Wo der Dollar jetzt ist, könnte die Weltwirtschaft in eine schwierigere Situation bringen und die Risiken einer Rezession erhöhen. Ein noch stärkerer Dollar könnte ein potenziellen Katalysator für die nächste US- oder globale Rezession sein. In Erwartung, dass der Dollar ein Opfer seines eigenen Erfolgs werden könnte, bereiten sich einige Investoren sogar auf eine baldige Abwertung des Dollars vor. Ob dies allerdings so kommt bleibt abzuwarten.

Die Aufwertung des Dollars in den letzten Monaten sorgt überall für Geldnot.

Ein weiter steigender Dollar hätte Einfluss auf die Investitionsausgaben der Unternehmen in einem Großteil der Welt, der zu einem Abbau des Verschuldungsgrades der Unternehmen außerhalb Amerikas führen würde.

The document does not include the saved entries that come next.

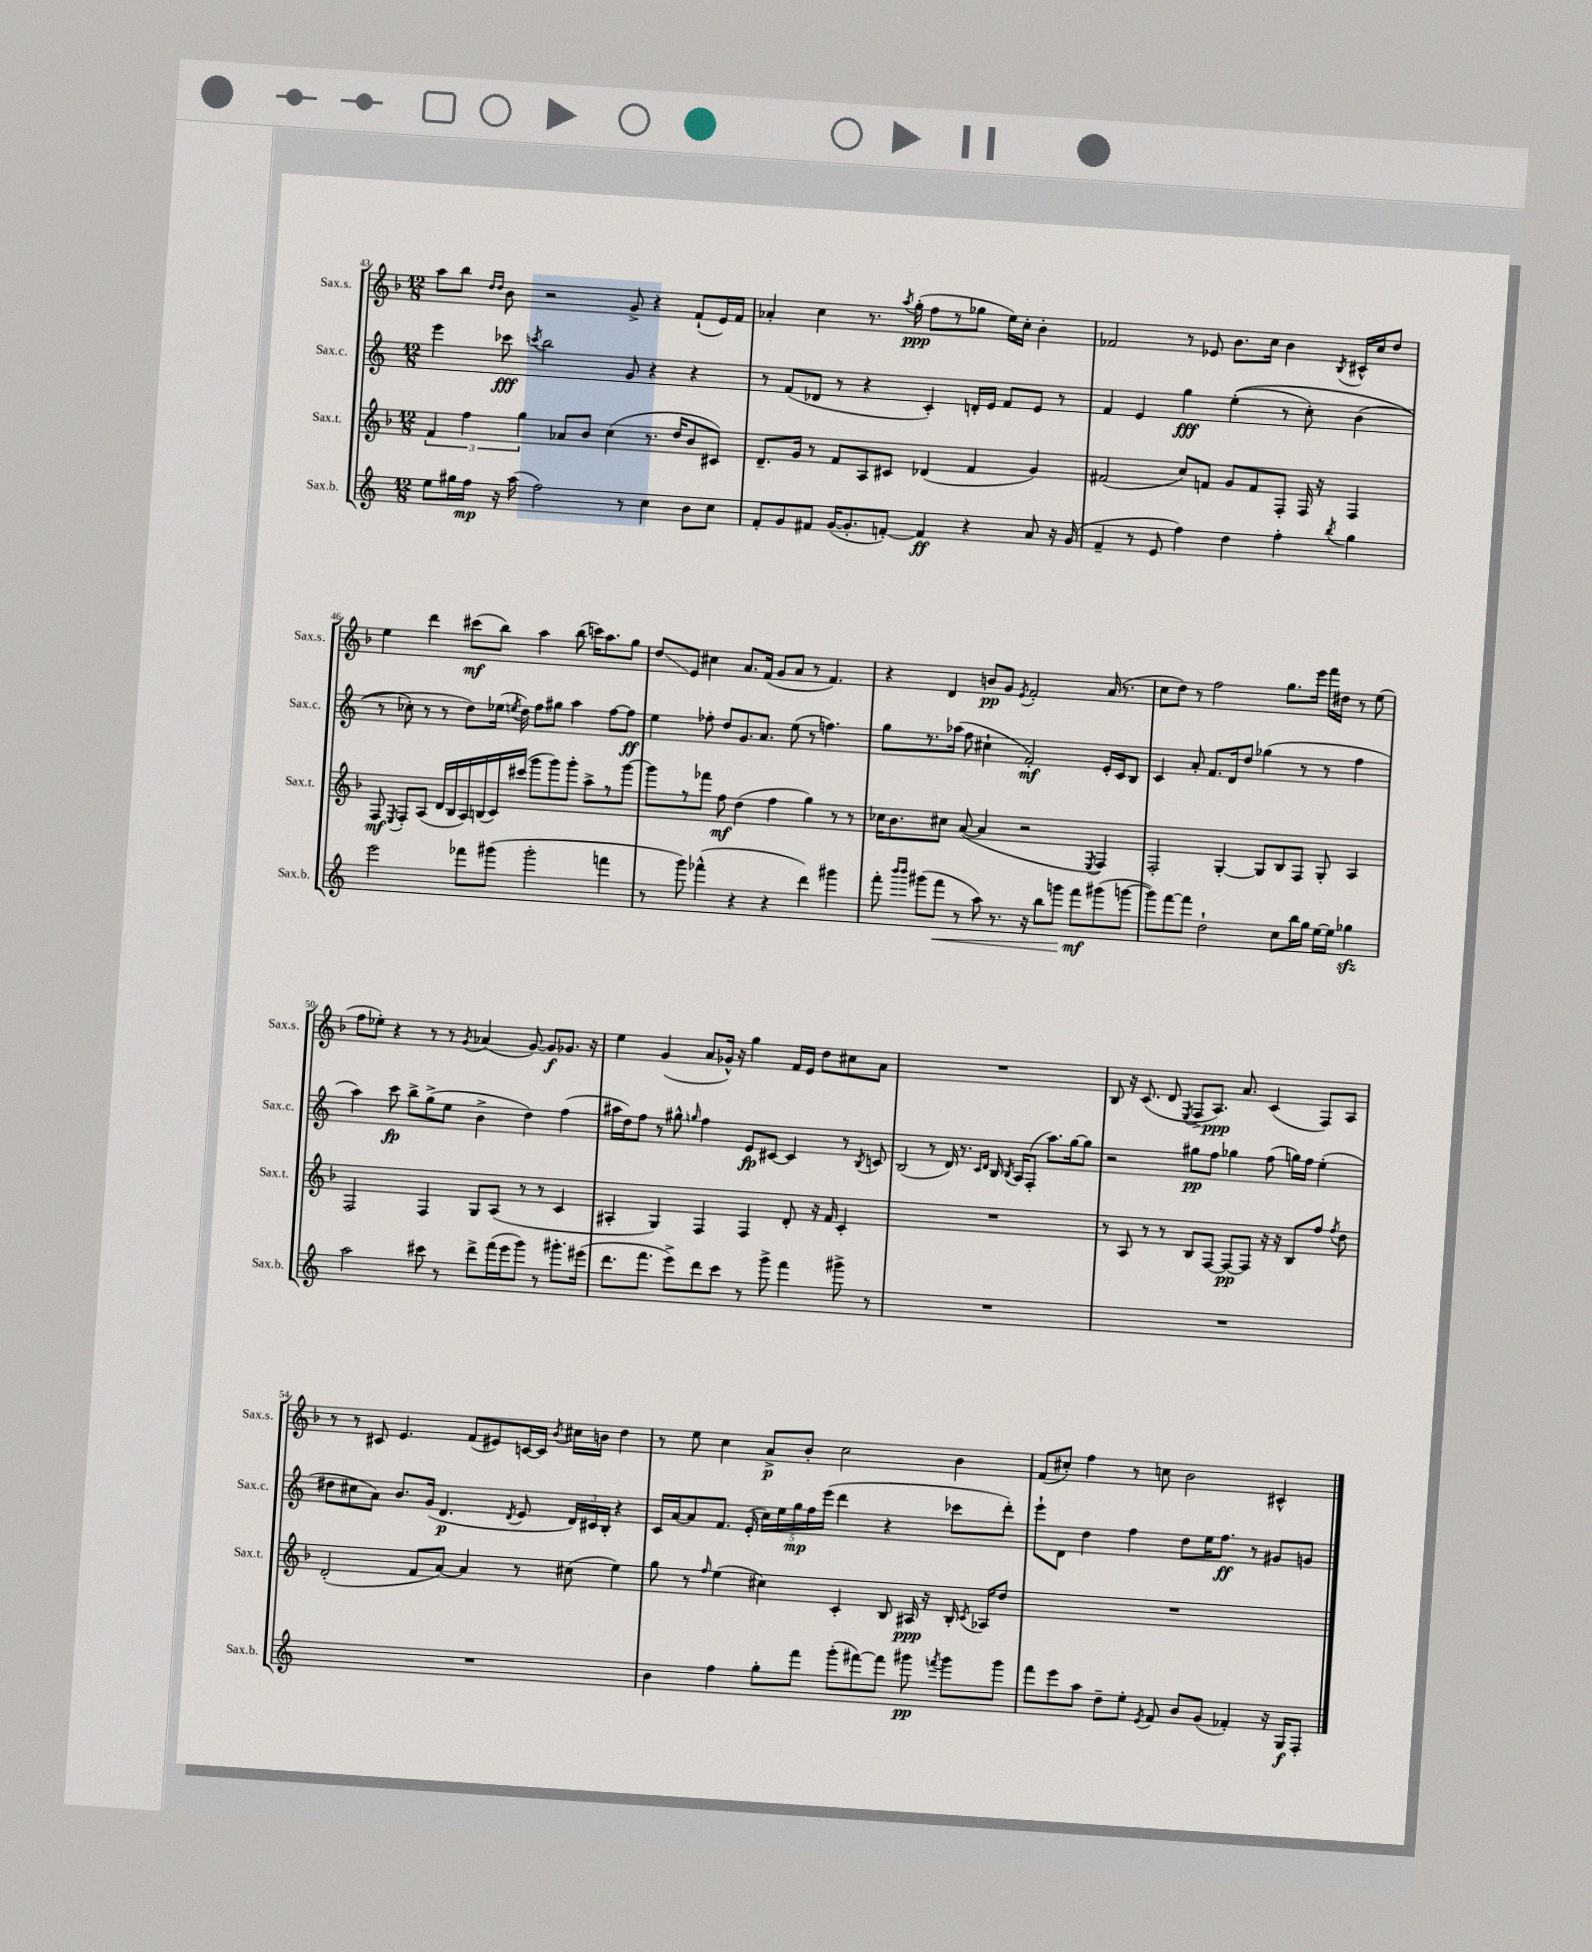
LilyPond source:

<<
\new StaffGroup <<
\new Staff = "s0" \with { instrumentName = "Sax.s." shortInstrumentName = "Sax.s." } {
    \clef treble \key f \major \numericTimeSignature \time 12/8
    \autoBeamOff a''8[ bes''8] \grace { d''16[ d''16] } bes'8 r2 g'8-> r4 f'8[-!( e'16) f'16] |
    aes'4-. c''4 r8. \acciaccatura { a''8 } g''16-.\ppp( f''8[ r8 ges''8] e''16[) c''16]-. bes'4-. |
    fes'2 r8 ees'8 bes'8.[ c''16] bes'4 \acciaccatura { bes8 } cis'16[-^ c''16 d''8] |
    e''4 d'''4 cis'''8[\mf( bes''8]) a''4 bes''8( c'''16[) a''8. g''8] |
    d''8[\glissando e'8] cis''4 a'8.[ f'16]( g'8[ a'8] r8 f'4.) |
    r4 d'4 b'8[\pp g'8] \acciaccatura { e'8 } f'2-. a'16( r8. |
    c''8[ d''8]) r8 f''2 g''8.[ e'''16] f'''16[ dis''16] r8 e''8( |
    f''8[ ees''8]-.) r4 r8 r8 \acciaccatura { g'8 } aes'4( g'8~) g'8[\f ges'8.] r16 |
    e''4 g'4( a'8[ ges'16]-^) r16 g''4 f'16[ e'16] d''8[ cis''8 a'8] |
    R1. |
    bes8 r16 c'8.( d'8 \acciaccatura { e8 } f8[-> a8.]\ppp) a'8. c'4( f8[) a8] |
    r8 r8 cis'8 e'4. f'8[( eis'8) c'16~ c'16] \acciaccatura { bes'8 } cis''16[ b'16] d''4 |
    r8 e''8 c''4 a'8[->\p bes'8]-. c''2 bes'4 |
    f'8[( cis''8]-.) f''4 r8 c''8 bes'2 cis'4-^ \bar "|." |
}
\new Staff = "s1" \with { instrumentName = "Sax.c." shortInstrumentName = "Sax.c." } {
    \clef treble \key c \major \numericTimeSignature \time 12/8
    \autoBeamOff e'''4 ces'''8\fff \acciaccatura { c'''8 } b''2 g'8 r4 r4 |
    r8 f'8[( des'8] r8 r4 c'4-.) d'16[-. e'16] f'8[ e'8] r8 |
    f'4 e'4 g''4\fff e''4-.(\( r8 c''8-.) b'4( |
    r8 ces''8-.\) r8 r8 d''8[) ees''16]( \acciaccatura { e''8 } d''16) f''8[ gis''8] a''4 f''8[~ f''8]\ff |
    e''4 fes''8-. d''8[ g'8. a'8.] e''8( r8 f''4.) |
    g''8[ r8. aes''16]( f''8 cis''4-! f'2-.\mf) e'16[-. c'16 b8] |
    c'4 a'8-. f'8.[ d'16 d''8] ges''4( r8 r8 f''4 |
    a''4) c'''8\fp b''8[-> g''8->( e''8] b'4-> d''4) f''4( |
    ais''16[ d''16) f''8] r8 gis''8-^ \grace { g''16 } f''4 e'8[\fp cis'8]~ cis'4 r8 \acciaccatura { b8 } c'8 |
    b2( r8 d'16) r8. \grace { c'16[ d'16] } b16 \acciaccatura { b8 } a16[ f8]-.( a''8.[) g''16~ g''8] |
    r2 gis''8[\pp f''8] ges''4 f''8( g''16[) f''16] e''4-.( |
    dis''8[ cis''8 a'8]) b'8.[ g'16]( d'4.\p \acciaccatura { d'8 } e'8 \tuplet 3/2 { d'16[) cis'16 b16]-. } r4 |
    c'16[ a'16~ a'8 f'8.] e'16-.( \tuplet 5/4 { c''16[) e''16 g''16\mp f''16 e'''16]( } d'''4 r4 ces'''8[ d'''8]-.) |
    e'''8[-! d'8] d''4 f''4 d''8[ e''16 f''8.]\ff r8 gis'8[ g'8] \bar "|." |
}
\new Staff = "s2" \with { instrumentName = "Sax.t." shortInstrumentName = "Sax.t." } {
    \clef treble \key f \major \numericTimeSignature \time 12/8
    \autoBeamOff \tuplet 3/2 { f'4 f''4 g''4 } aes'8[ bes'8] c''4( r8. d''16[ bes'8 cis'8]) |
    d'8.[-- g'16] r8 f'8[ a8 cis'8] des'4( f'4 g'4) |
    fis'2( c''8[) f'8] g'8[ f'8 f8]-. f16 r16 f4 |
    f8\mf \acciaccatura { e8 } f8[-. a8]( d'16[ bes16 a16) b16( c'16) cis'''16]( g'''8[ g'''8) g'''8]-. a''8[-> r8 g'''8]~ |
    g'''8[ r8 fes'''8] f''8\mf d''4( f''4 g''4) r8 r8 |
    ces''16[ bes'8. cis''8] a'8~( a'4 r2 \acciaccatura { e8 } f4) |
    f2-. g4~-. g8[ bes8 f8] g8-. a4 |
    f2 f4 g8[ a8]( r8 r8 c'4 |
    ais4-. g4) f4 f4 d'8-. r16 f'16 c'4-. |
    R1. |
    r8 a8 r8 r8 bes8[ f8]~ f8[~\pp f8] r16 r16 bes8[ f''8] \acciaccatura { f''8 } d''8 |
    d'2-.( f'8[ a'8]~) a'4 r8 cis''8( e''4) |
    g''8 r8 \grace { f''16 } e''4( cis''4) c'4-. bes8 ais16\ppp r16 bes16-. \acciaccatura { c'8 } aes16[ d''8] |
    R1. \bar "|." |
}
\new Staff = "s3" \with { instrumentName = "Sax.b." shortInstrumentName = "Sax.b." } {
    \clef treble \key c \major \numericTimeSignature \time 12/8
    \autoBeamOff e''8[ gis''16 f''16]\mp r16 a''16( f''2) r8 c''4 b'8[ c''8] |
    f'8[-. g'8 fis'8] g'16[~( g'8.-. f'8]~-.) f'4\ff r4 a'8 r16 g'16( |
    f'4-- r8 e'8 f''4) d''4 f''4-. \acciaccatura { b''8 } g''4 |
    e'''2 fes'''8[ gis'''8]( gis'''2-. f'''4 |
    r8 g'''8) fes'''4-^( r4 r4 d'''4) gis'''4 |
    f'''8-. \grace { b'''16[ b'''16] } gis'''8[( f'''8]\< r8 a''8) r8. r16 b''8[ g'''8] f'''8[\mf\! gis'''8( g'''8]~ |
    g'''8[) f'''8~ f'''8] d''2-! c''8[ b''16 g''16] e''16[~ e''16] ges''4\sfz |
    a''2 cis'''8 r8 d'''8[-> f'''16( e'''16 g'''8]) r8 gis'''8.[-. eis'''16]( |
    d'''8.[ f'''8.] e'''8[->) d'''8 c'''8] r8 g'''8-> f'''4 gis'''8-> r8 |
    R1. |
    R1. |
    R1. |
    b'4 f''4 g''8[-. f'''8] g'''8[-.( fis'''8~) fis'''8] gis'''8\pp \acciaccatura { f'''8 } gis'''8[ gis'''8] |
    f'''8[ e'''8 a''8] d''8[-- e''8]-. \acciaccatura { e'8 } f'8 b'8[ g'8]( fes'4-.) r16 g16[\f f8]-. \bar "|." |
}
>>
>>
\layout { \context { \Score currentBarNumber = #43 } }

Der Dollar ist laut Experten um 10% überbewertet und ein längerer als bisher angenommener Lockerungszyklus der Federal Reserve, würde den Dollar schwächen, selbst wenn andere große Zentralbanken dasselbe tun würden.

Ein schwächerer Dollar hätte also tatsächlich, positive Auswirkungen auf die Finanzergebnisse der S&P 500-Unternehmen was letztendlich zu mehr Arbeitsplätzen und weniger Arbeitslosigkeit führen sollte. So könnte eine US-Rezession verhindert werden und auch das globale Wachstum stimuliert werden.

EUR/USD Chart

Der EUR/USD befindet sich weiterhin in einem potentiellen bullischen Keil. Um diesen Keil final nach oben zu verlassen und auszulösen, sollte der Euro über die 1,1350 Marke ansteigen. Danach wäre der Weg zur 1,1570 und 1,1820 frei. Sollte jedoch zunächst das Tief bei 1,1030 unterschritten werden, wäre ein weiterer Umweg über 1,0970 und 1,0870 einzuplanen.